In 2010, across our North American Full-Service Lodging segment we added 20 properties (7,591 rooms) and 5 properties (1,541 rooms) left the system.

In 2010, RevPAR for comparable company-operated North American Full-Service properties increased by 4.3 percent to $107.86, occupancy for these properties increased by 2.8 percentage points to 69.1 percent, and average daily rates increased by 0.1 percent to $156.14.

The $49 million increase in segment results, compared to 2009, primarily reflected $22 million of higher base management and franchise fees, $10 million of higher incentive management fees, $8 million of lower general, administrative, and other expenses, and $8 million of higher owned, leased, and other revenue net of direct expenses.

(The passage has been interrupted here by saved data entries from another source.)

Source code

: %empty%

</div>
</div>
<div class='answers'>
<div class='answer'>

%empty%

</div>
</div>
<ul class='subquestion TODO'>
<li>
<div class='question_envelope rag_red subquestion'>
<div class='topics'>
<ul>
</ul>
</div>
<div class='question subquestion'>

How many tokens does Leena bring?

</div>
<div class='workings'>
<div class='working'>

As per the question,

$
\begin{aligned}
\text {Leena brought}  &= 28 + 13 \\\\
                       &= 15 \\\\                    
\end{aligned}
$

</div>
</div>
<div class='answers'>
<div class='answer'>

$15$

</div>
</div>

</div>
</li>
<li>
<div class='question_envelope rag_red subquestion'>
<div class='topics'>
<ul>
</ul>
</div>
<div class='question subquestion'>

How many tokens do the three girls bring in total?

The $22 million of higher base management and franchise fees primarily reflected increased RevPAR and unit growth as well as franchise fees from new properties added to the Autograph Collection. The $10 million increase in incentive management fees was largely due to higher property-level revenue and continued tight property-level cost controls favorably impacting house profit margins.

The $8 million increase in owned, leased, and other revenue net of direct expenses is primarily due to stronger results driven by higher RevPAR and property-level margins.

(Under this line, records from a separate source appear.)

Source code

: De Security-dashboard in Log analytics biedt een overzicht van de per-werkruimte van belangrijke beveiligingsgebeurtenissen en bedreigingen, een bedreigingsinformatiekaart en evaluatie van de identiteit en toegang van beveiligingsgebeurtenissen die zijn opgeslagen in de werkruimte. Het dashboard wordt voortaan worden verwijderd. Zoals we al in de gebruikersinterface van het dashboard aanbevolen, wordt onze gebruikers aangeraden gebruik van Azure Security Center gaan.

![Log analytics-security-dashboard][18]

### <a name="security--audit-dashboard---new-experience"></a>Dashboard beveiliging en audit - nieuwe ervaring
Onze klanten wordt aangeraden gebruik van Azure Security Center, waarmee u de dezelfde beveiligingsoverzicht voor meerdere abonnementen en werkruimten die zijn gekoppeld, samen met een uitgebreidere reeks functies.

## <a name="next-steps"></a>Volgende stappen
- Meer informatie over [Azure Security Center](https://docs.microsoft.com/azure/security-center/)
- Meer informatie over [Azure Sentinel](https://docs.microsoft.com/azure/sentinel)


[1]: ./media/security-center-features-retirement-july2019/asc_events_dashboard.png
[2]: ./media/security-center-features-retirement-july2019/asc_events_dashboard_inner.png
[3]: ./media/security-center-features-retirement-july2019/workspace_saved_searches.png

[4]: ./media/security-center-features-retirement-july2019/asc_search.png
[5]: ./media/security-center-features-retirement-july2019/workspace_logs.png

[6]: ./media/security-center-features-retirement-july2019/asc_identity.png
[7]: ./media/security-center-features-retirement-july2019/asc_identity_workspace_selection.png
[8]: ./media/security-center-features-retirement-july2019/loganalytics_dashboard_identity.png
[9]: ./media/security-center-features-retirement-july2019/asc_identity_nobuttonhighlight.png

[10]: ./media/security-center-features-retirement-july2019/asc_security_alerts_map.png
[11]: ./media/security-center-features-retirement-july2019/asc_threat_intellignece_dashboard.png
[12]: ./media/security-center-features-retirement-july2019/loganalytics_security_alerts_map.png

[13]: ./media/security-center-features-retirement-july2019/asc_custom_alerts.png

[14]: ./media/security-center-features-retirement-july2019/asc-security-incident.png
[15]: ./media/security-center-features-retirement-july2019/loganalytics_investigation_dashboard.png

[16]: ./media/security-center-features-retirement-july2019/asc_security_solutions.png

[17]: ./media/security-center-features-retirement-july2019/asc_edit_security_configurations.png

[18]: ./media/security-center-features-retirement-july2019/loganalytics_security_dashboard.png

The $8 million decrease in general, administrative, and other expenses primarily reflected favorable variances from an $8 million impairment charge related to the write-off of contract acquisition costs for one property, a $7 million charge for a security deposit, both of which we deemed unrecoverable in 2009, and a $3 million reversal of a completion guarantee accrual because we satisfied the related guarantee release requirements in 2010. These favorable variances were partially offset by $7 million in net 2010 other cost increases, primarily reflecting incentive compensation, as well as a $4 million contract acquisition cost impairment charge recorded in the 2010 fourth quarter because we expected that a management agreement associated with one property would be terminated early in 2011 in conjunction with a change in property ownership.

Cost reimbursements revenue and expenses associated with our North American Full-Service Lodging segment properties totaled $4,587 million in 2010, compared to $4,333 million in 2009.